Monday, January 17, 2011
Food thoughts
Oddly enough, I was raised in a very traditional household. (pre 1950's even... my mom grew up on a cattle ranch in Eastern Oregon.. very Eastern.. she did not have running water or electricity until she was 10 years old. Very pioneer upbringing...) Traditional upbringing in the cooking/crafting department that is.. (Mom is a very modern woman.. boys better clean toilets too darn it!)
Apple Pie was still considered breakfast, thank you.. Along with corrizos, eggs, bacon, toast; the normal fare. Everything.. nearly everything was made from scratch.. Store bought cookies? Whatever for? You cannot buy oatmeal date cookies anyway (my favorite, by the way)
I have found my health declining these last several years.. slowly, Thyroid is low, blood sugar up, weight on. Frankly.. I'm tired of it. I have a great sense of humor damn it.. But my vanity has only allowed me so much leeway on this. So this year, I'm trying something new. No diet.
This is the thing.. It is all about what goes in has to be less than what goes out. I know this. If I measure every calorie, I will lose weight very quickly. But I have no time to breathe lately, and no energy to expend on measuring every single morsel. I, instead, purpose to try to be sure that what enters my body follow a whole foods approach. What if I only eat food as we used too? My own whole wheat bread (not slabs of it with loads of butter...but a piece with an egg in the morning for breakfast) -- This, in itself, is an experiment, I've been avoiding wheat (processed) because it's been making me sick for months. What if I have some cheese and a piece of fruit for a snack.. not pudding in a plastic cup? Wrap up some tuna salad in some lettuce leaves.. not bread.
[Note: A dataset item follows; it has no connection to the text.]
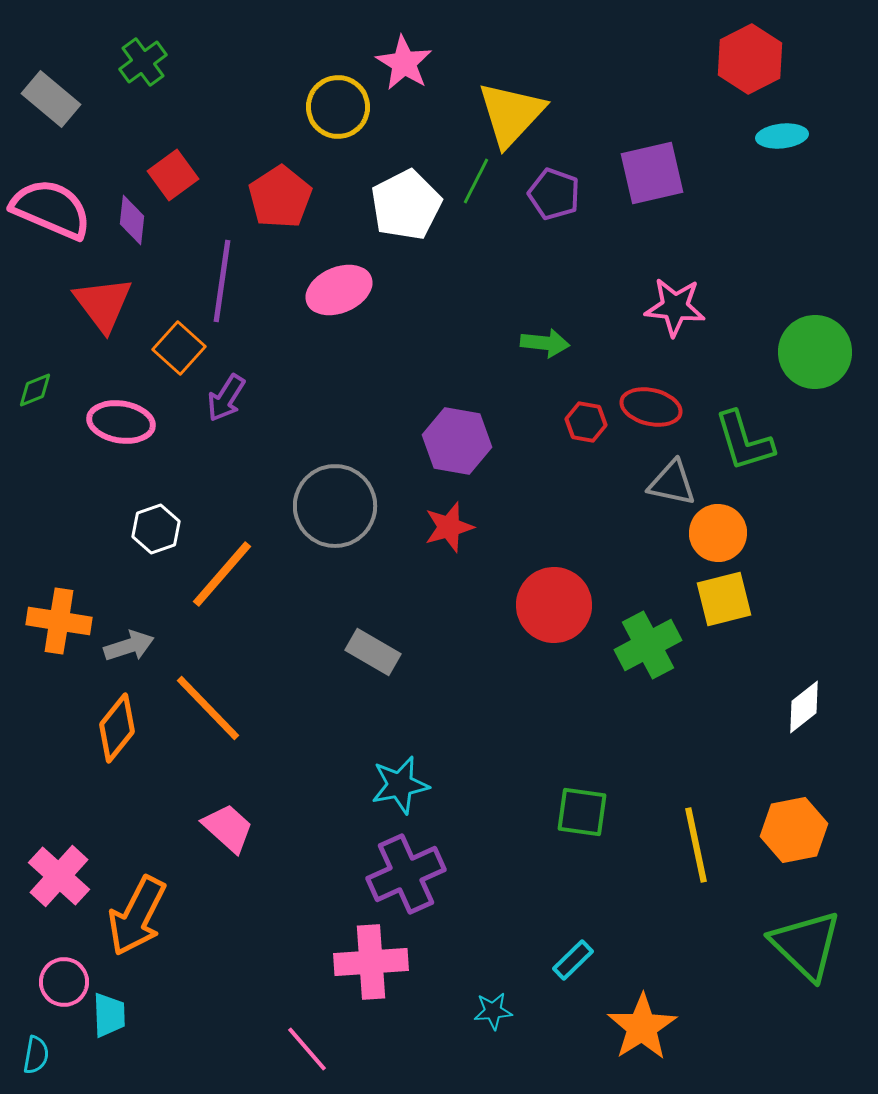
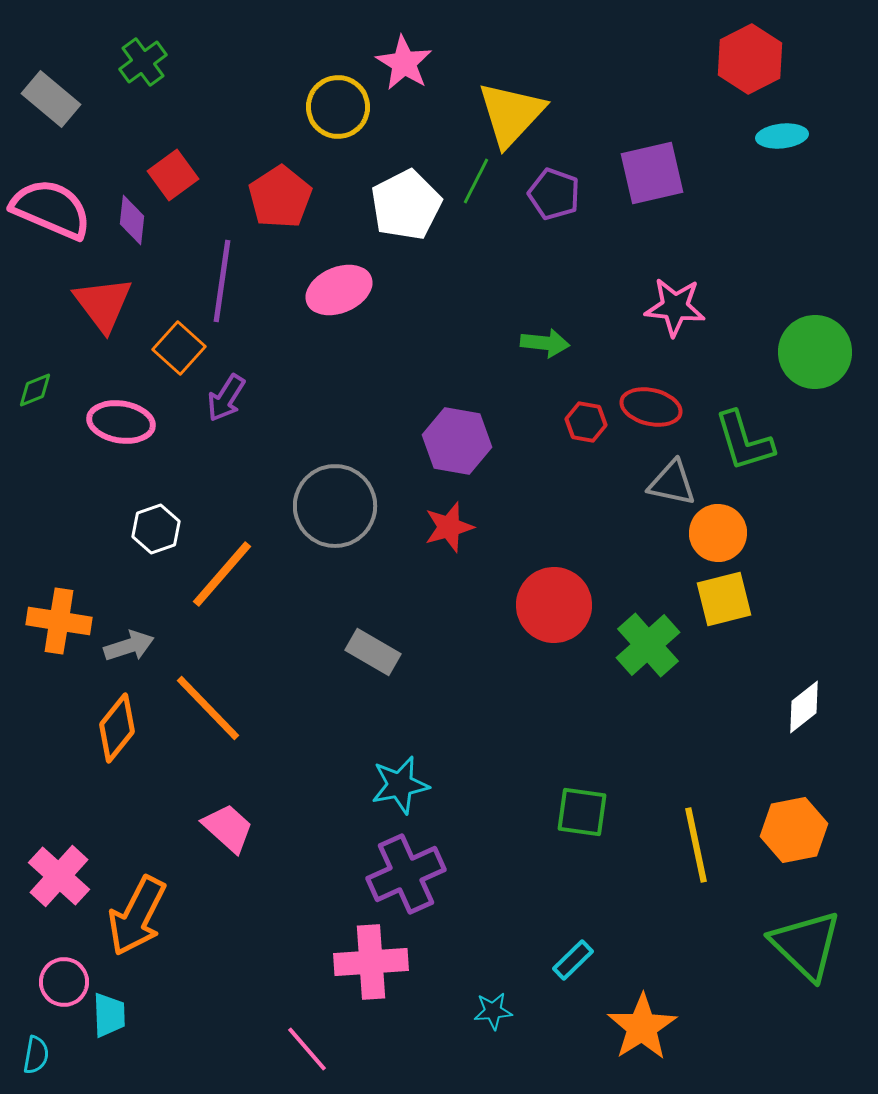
green cross at (648, 645): rotated 14 degrees counterclockwise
To my foodie friends out there, this may seem an obvious thing. But I am really coming to the realization that I am not able to continue to eat all of this processed crap and still maintain a healthy body... but I am tired of trying to analyze every single morsel that I chew.
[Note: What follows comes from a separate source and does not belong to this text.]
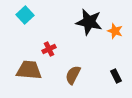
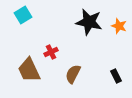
cyan square: moved 2 px left; rotated 12 degrees clockwise
orange star: moved 4 px right, 5 px up
red cross: moved 2 px right, 3 px down
brown trapezoid: rotated 120 degrees counterclockwise
brown semicircle: moved 1 px up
I just want to eat without the freak out.
I'm going to bake some bread now.
Friday, January 14, 2011
slightly mad..
Can I get a witness??
Monday, January 10, 2011
Silent Crafting.
Today however, I am not at work because I have a bad chest cold that caused me to have laryngitis. The only way to treat this is to shut up. Do not speak, do not yell at the children (nasty looks and a coach's whistle are what I resort to for scolding...) Lots of hot beverages to soothe your voice box, and with any luck.. peace and quiet. Once your voice box has been damaged, it will react quickly and swell up to protect itself from more damage.. one of the most reactive muscles of your body. This is why, when I get a chest cold.. I always end up silent.. It almost kills me, every time.
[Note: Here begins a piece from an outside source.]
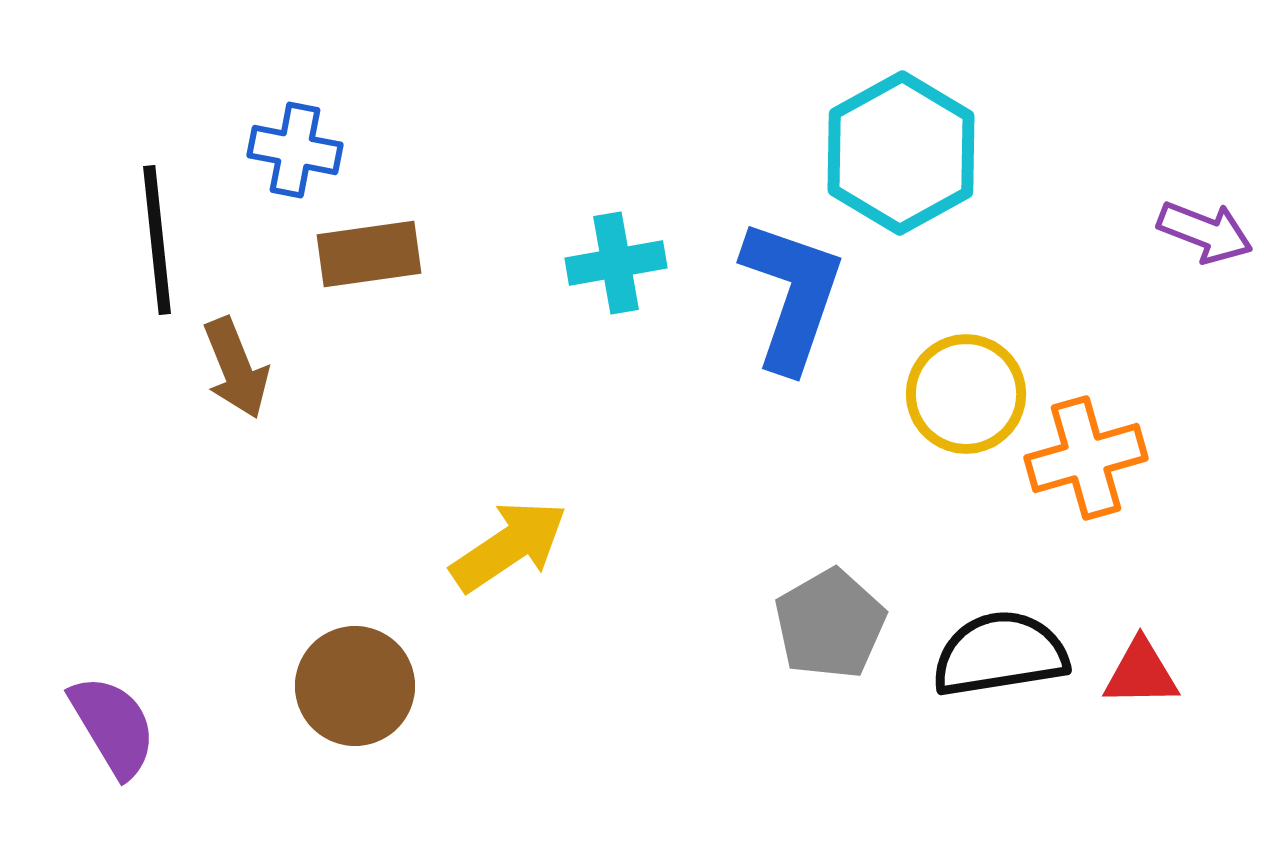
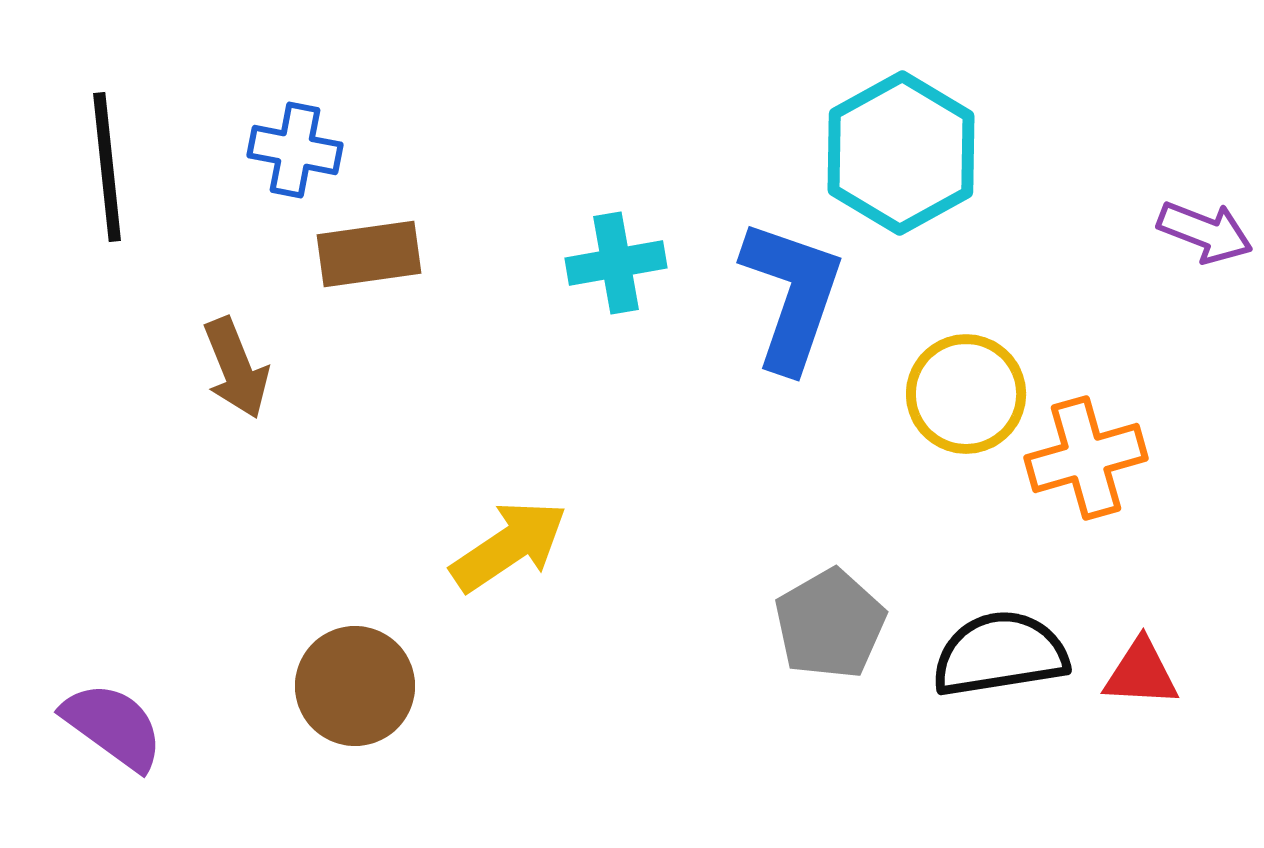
black line: moved 50 px left, 73 px up
red triangle: rotated 4 degrees clockwise
purple semicircle: rotated 23 degrees counterclockwise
Today however I am going to be working on crafting. I have this huge list of things that need my attention. Some big projects, some small.. The list is on my dry wipe wall.. see?
I may try to get some of the little things done.. like "fix Monica's slipper", that wouldn't take long. I am, however in a race to finish a baby blanket for the neighbor lady, who is expecting a baby girl after 3 boys... here it is so far.. And yes, there is a cat underneath it, who can find a surface in my house not used by a cat?
Here is a bit of a close up on the pattern.. If you want it Joan let me know.. I'll mail you a copy. Wait until you see it done.. It has a fancy lacy edge too.. I have 3 little girls to make gifts for, so I may do another of these too.. frankly I started this yesterday morning. It goes quickly.
And then, last but not least, and as comedic relief.. I finished a dog coat for a friend of mine. I'd never done such a thing before, and wanted to make sure that it would work.. So I grabbed someone close to size and tried it on him..I know that it was not kind.. and he was not amused.. in the royal sense of the word. But the family got a really big laugh out of this. And hey.. it fit, so another success.